Binnen de niet-chronologische opbouw van ‘Hoe zeg je dat’ (de gedichten staan niet geordend volgens datum van publicatie) volgt Krog vanuit een tegenbeweging de voor de hand liggende stadia in haar leven: van verliefdheid naar huwelijk en twijfel die de relatie binnensluipt, tot de komst van de kinderen, de voortgang van de tijd die het lichaam (nog zo’n belangrijk motief in haar poëzie) aan verval onderhevig maakt, het zich opdringende besef uiteindelijk van de eigen sterfelijkheid. Ontroerend, nog wat naïef en op het randje van het sentimentele klinkt ‘ek wil’, het enige gedicht dat Krog meeneemt uit ‘Dogter van Jefta’: ‘ek wil jou so graag gelukkig maak / en wil vir jou verse skryf / (…) / ek wil jou so graag iets gee wat jy kan saamdra / (…) / eendag as jy oud en allenig in die son sit.’ Snel echter zal zij het hebben over de ‘verinneweerde bruid’ (‘beschadigde bruid’), maakt een gevoel van ondraaglijke eenzaamheid zijn opwachting, zoals treffend verwoord in het gedicht ‘die mooi vrou van die goeie man’, met deze omarmende begin- en eindstrofe: ‘die mooi vrou van die goeie man / sit afwesig teenoor hem / in haar bord lê 2 ryskorrels / met haar vingernael skuif sy dit rond.’ Verder wordt de relatie met de geliefde benaderd in termen van macht en strijd, ‘ek ruik / aan jou die geur van mag’, ‘ek sien hoe skerp die woord geld trek op die woord geweld’. De ‘vry fokken vrou’ (‘vrije vrouw verdomme’) zoals ze zichzelf op zeker moment noemt, lijkt veraf op dat moment. Krog kijkt zichzelf genadeloos scherp aan in de spiegel, o.m. in die gedichten waarin ze het proces van het verouderen beschrijft. Er zijn ‘die warm gloede’ (de ‘opvliegers’) die daar bijhoren, er is het verrassende moment van toch weer te gaan menstrueren: ‘terwyl sy teemaak vloei iets vreemd / bekends af langs haar binne-dye. soos ink.’ Het bloed dat wordt geassocieerd met de inkt: de verwijzing naar het schrijven doemt weer op, zoals ook en nadrukkelijk in ‘hoe sê mens dit’, het titelgedicht bij deze bloemlezing dat zo eindigt: ‘hoe en waarmee / verwerf ‘n mens die woordeskat van ouderdom?’ Finaal dringt zich de gedachte op aan de dood, het defintieve afscheid, ‘die liggaam begin om afskeid te neem’ luidt het in het dagboekachtige gedicht ‘winter’.
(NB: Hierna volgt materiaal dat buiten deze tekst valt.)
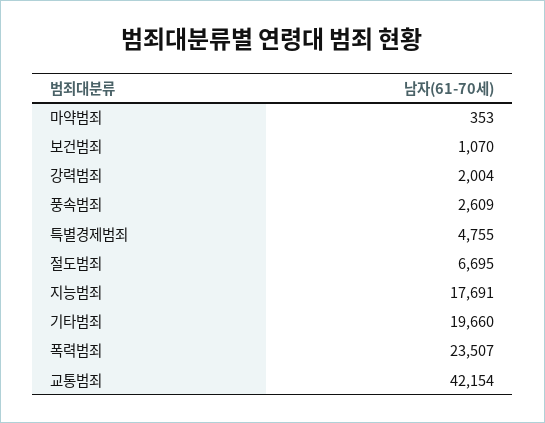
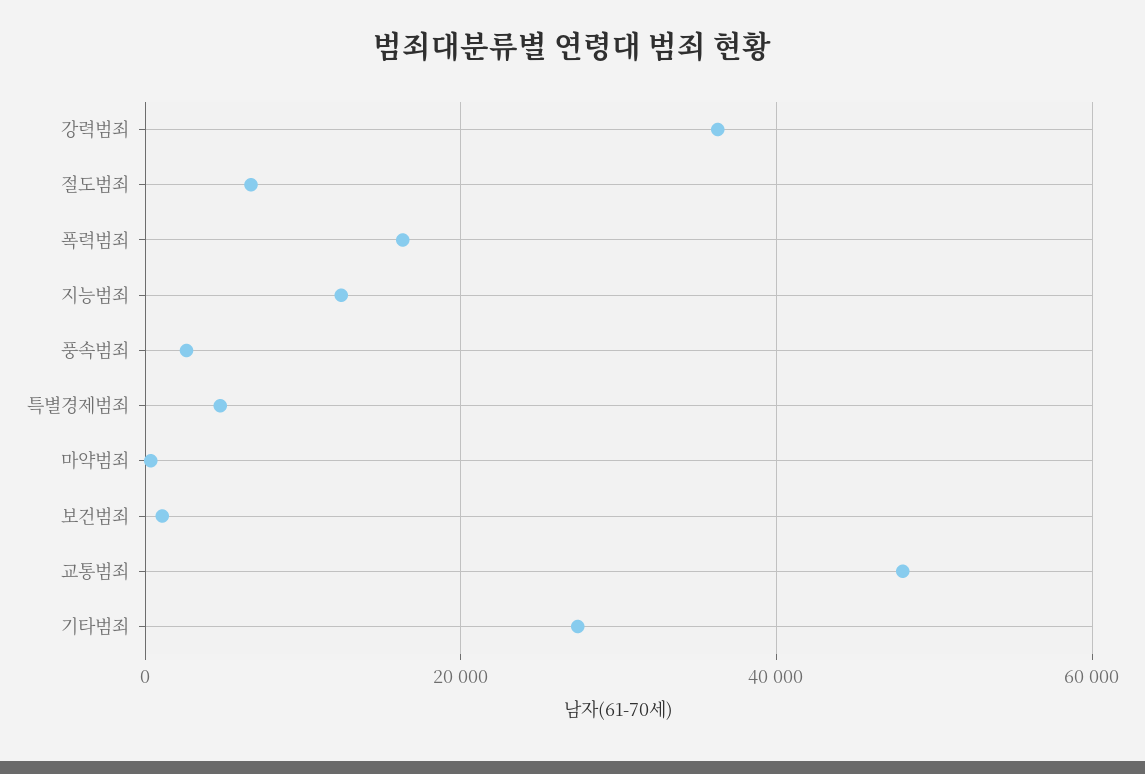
강력범죄: 2004 -> 36000
지능범죄: 17691 -> 12000
기타범죄: 19660 -> 28000
폭력범죄: 23507 -> 16000
교통범죄: 42154 -> 48000

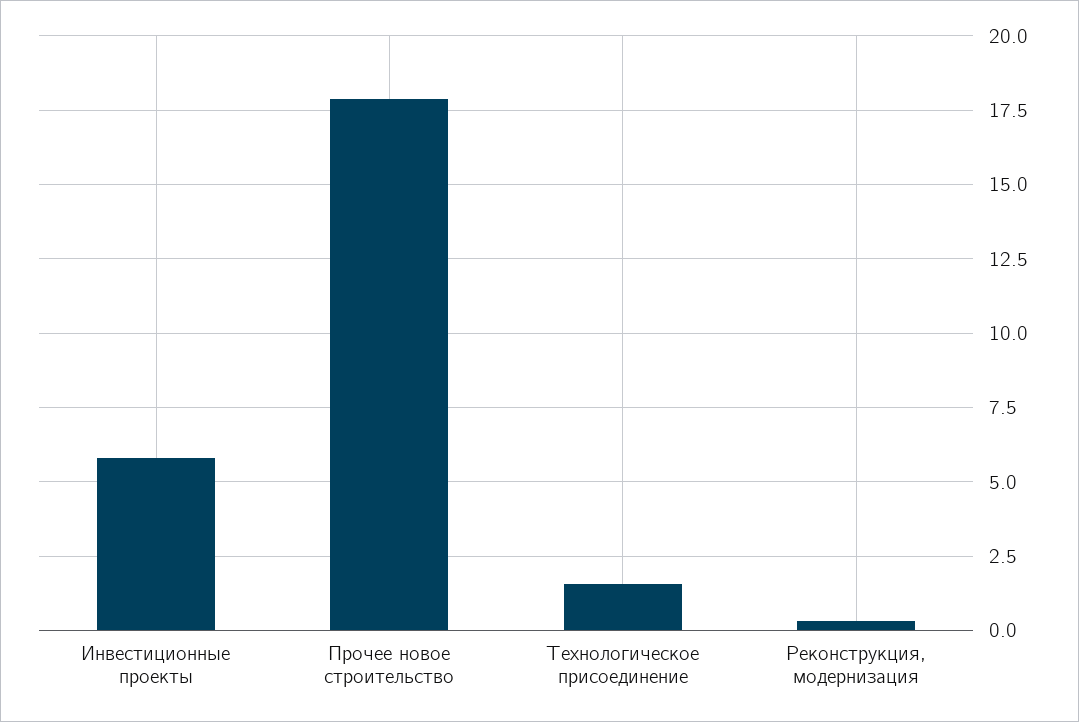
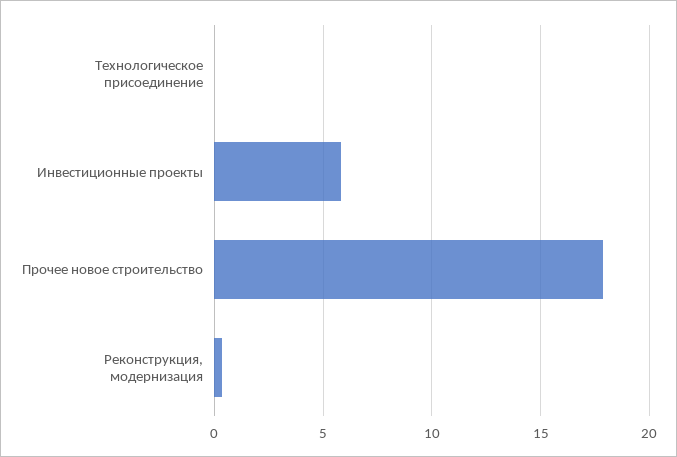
Технологическое присоединение: 1.5 -> 0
Die tot op de grens van nauwelijks nog te dragen doorgedreven directheid laat de lezer meer dan eens in verbijstering achter. Hoe zij schrijft over de kinderen bijv.: er is de (voorspelbare) ontroering om het nieuwe leven, maar evengoed het besef van de dagelijkse, soms geestesdodende beslommeringen die de zorg voor de kroost met zich meebrengt (‘hoe en waarmee oorleef mens dit?’). En, schrijvend over haar land, stelt zij vast, tot haar eigen ontsteltenis lijkt het wel: ‘dinge waaroor ‘n mens nooit ‘n gedig sou skryf nie / dring in die nuwe territory poetic temas binne’. Krog heeft het hier over de mensonterende toestanden in de townships.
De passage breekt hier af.